Encryption is essential to protect digital data and communications. Yet it poses a challenge to law enforcement investigation and prosecution of crime and terrorism. Middle-ground, risk-informed approaches are needed to narrowly provide lawful government access to encrypted data while mitigating the risk of unauthorized access and breach of confidentiality.
Beginning with this framing of common interests and using a set of 10 myths in the encryption debate identified by Stanford University's Herb Lin, this group developed a method of creating encryption policy regimes that will help decision makers develop encryption policies that balance the different interests and needs of their societies. This work resulted in the report Encryption Policy in Democratic Regimes: Finding Convergent Paths and Balanced Solutions (released February 2018) which outlined the group’s methodology and offered two sample encryption regimes as possible policy options. These two regimes were based around common actions, such as the use of compelled provider assistance and systemic improvements to cybersecurity, but differed in their emphasis of either lawful hacking or design mandates. The report offers recommendations for how policymakers can engage on this issue in a balanced and transparent way that takes into account the competing priorities of cybersecurity, privacy and human rights, law enforcement and public safety and commerce.
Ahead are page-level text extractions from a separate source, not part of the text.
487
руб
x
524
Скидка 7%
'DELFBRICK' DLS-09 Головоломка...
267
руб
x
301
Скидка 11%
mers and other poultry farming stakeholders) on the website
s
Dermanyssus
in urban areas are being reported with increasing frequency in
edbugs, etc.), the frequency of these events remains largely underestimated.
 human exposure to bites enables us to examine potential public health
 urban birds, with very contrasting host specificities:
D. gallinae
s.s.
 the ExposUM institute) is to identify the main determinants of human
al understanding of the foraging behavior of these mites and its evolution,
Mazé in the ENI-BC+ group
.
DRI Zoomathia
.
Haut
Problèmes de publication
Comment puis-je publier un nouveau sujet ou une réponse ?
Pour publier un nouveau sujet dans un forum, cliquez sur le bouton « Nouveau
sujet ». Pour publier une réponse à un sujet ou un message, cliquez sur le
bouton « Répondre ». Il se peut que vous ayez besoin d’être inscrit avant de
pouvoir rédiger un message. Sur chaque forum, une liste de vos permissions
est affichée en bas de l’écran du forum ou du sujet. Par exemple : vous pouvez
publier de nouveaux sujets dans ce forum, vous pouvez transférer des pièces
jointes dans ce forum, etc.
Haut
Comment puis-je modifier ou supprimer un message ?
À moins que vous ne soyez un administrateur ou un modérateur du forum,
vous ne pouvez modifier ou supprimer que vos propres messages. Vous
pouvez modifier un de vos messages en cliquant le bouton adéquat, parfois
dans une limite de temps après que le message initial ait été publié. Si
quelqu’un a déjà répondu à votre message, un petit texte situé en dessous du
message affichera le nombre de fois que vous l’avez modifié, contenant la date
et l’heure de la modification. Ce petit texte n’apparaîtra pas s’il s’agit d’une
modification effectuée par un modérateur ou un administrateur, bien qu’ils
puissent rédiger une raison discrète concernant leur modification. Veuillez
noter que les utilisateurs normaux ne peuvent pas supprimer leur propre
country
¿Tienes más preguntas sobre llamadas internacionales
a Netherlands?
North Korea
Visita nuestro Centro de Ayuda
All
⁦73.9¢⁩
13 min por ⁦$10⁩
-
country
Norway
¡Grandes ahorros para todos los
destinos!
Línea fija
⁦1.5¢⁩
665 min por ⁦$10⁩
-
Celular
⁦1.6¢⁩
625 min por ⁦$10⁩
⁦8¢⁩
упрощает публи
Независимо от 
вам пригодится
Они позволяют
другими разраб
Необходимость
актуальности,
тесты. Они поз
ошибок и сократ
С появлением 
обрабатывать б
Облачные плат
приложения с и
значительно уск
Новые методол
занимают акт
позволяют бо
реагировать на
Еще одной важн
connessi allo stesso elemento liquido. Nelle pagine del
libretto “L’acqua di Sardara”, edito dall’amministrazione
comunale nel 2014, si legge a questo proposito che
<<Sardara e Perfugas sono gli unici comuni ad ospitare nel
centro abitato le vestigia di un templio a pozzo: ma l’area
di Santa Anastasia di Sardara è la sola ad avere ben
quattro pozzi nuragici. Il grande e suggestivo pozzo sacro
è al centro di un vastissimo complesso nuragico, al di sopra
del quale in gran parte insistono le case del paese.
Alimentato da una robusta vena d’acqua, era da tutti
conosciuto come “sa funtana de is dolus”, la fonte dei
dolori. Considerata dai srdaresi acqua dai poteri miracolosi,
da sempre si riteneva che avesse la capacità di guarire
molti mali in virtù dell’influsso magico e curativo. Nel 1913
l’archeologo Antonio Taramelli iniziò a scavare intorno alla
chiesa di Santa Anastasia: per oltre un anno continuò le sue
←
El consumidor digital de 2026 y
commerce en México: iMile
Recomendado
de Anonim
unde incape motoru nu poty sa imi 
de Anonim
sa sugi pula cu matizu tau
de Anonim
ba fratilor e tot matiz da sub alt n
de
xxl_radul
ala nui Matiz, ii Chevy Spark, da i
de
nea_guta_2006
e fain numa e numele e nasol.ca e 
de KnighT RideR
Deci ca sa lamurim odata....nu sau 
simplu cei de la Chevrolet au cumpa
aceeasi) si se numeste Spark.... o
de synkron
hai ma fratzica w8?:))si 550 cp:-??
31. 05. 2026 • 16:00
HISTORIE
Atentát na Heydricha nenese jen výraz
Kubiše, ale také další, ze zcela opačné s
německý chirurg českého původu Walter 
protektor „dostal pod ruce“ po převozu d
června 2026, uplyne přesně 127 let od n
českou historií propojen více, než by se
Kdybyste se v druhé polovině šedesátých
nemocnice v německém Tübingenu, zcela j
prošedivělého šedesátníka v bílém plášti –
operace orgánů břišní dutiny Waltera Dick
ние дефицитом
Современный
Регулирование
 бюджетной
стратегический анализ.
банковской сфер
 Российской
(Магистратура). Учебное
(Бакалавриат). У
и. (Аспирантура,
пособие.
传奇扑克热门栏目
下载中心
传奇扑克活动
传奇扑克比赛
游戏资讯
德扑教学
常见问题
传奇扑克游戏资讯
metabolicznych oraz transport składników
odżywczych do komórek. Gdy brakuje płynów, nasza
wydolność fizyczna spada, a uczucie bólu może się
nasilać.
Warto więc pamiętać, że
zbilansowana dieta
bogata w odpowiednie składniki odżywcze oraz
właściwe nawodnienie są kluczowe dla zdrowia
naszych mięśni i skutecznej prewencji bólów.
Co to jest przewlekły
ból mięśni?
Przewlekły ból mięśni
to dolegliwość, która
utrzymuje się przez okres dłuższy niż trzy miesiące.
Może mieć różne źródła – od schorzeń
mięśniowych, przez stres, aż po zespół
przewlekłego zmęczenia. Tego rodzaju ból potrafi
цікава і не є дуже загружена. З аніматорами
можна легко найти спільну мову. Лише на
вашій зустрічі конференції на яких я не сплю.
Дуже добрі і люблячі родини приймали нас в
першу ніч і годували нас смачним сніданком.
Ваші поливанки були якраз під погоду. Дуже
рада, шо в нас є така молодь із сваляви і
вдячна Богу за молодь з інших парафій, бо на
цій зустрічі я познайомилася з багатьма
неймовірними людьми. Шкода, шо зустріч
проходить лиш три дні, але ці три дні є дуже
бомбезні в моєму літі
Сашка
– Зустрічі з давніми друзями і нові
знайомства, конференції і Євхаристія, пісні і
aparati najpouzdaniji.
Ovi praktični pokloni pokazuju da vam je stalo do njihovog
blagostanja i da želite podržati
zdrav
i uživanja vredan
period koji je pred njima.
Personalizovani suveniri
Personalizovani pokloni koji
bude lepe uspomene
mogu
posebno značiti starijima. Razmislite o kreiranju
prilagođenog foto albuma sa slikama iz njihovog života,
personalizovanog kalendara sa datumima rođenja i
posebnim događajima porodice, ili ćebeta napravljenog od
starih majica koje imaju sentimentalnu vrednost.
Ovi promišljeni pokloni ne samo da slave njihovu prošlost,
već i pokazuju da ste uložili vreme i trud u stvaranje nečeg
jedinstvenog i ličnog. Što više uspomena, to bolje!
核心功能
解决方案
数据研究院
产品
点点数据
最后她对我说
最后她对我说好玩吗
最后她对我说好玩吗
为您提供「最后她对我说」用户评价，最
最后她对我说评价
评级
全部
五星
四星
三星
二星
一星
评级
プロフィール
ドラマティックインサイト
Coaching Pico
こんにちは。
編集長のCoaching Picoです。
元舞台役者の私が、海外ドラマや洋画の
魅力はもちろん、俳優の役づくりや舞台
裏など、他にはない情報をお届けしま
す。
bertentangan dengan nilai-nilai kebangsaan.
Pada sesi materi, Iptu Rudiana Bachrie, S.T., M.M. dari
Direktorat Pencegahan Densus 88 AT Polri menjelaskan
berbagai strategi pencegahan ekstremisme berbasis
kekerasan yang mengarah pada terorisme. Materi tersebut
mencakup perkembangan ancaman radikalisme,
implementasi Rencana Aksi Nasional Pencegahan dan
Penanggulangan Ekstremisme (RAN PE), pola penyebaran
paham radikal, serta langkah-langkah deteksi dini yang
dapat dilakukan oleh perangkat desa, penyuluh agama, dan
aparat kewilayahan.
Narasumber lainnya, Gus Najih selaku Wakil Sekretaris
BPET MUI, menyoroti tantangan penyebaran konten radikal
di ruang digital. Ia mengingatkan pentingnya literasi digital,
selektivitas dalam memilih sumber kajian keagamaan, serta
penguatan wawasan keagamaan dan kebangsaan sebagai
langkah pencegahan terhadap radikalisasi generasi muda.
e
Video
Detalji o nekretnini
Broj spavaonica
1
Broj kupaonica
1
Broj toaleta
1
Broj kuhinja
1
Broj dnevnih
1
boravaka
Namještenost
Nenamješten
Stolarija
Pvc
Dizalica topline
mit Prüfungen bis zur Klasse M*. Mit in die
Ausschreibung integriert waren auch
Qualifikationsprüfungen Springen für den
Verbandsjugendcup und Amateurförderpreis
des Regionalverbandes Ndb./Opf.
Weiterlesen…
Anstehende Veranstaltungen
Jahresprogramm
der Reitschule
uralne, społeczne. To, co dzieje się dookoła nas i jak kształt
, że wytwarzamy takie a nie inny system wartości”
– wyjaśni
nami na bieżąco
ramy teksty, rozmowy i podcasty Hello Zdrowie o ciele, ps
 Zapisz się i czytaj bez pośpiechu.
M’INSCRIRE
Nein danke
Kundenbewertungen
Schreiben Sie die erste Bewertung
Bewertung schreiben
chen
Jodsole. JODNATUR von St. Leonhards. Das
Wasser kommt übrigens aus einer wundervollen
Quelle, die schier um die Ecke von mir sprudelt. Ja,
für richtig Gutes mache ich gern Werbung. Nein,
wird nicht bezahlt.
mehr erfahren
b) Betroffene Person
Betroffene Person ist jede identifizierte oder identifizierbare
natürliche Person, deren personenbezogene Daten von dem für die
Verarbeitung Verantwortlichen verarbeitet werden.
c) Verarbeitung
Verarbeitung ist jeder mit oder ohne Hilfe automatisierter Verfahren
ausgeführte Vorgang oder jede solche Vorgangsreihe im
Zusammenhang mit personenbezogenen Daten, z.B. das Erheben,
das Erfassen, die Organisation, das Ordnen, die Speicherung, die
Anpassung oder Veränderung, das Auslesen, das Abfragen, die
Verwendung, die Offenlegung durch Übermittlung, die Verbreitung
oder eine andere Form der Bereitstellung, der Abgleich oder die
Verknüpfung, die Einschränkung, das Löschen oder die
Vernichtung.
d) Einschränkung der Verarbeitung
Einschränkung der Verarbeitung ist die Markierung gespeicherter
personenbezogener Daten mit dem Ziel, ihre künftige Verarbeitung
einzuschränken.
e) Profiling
In January 2017, Bruce McConnell testified on encryption at the National Academies of Sciences event at Stanford University. He summarized encryption policies in democratic regimes and emphasized the need to carefully review and balance privacy and public safety concerns. In what has become a publicly charged and polarized debate, McConnell noted that a middle ground on encryption that serves common interests is possible to find – “if started from a frame of common interests, solutions almost always emerge, sometimes rather unexpectedly.” The National Academies of Sciences released a new report on encryption to assess options and tradeoff of government access to plaintext information in an era of ubiquitous encryption.
This breakthrough group will conduct international outreach in capitals, civil society forums and corporate headquarters in forms of talks and workshops to disseminate and advocate for key findings of the report, in particular, the recommendations and the EWI Delphi methodology.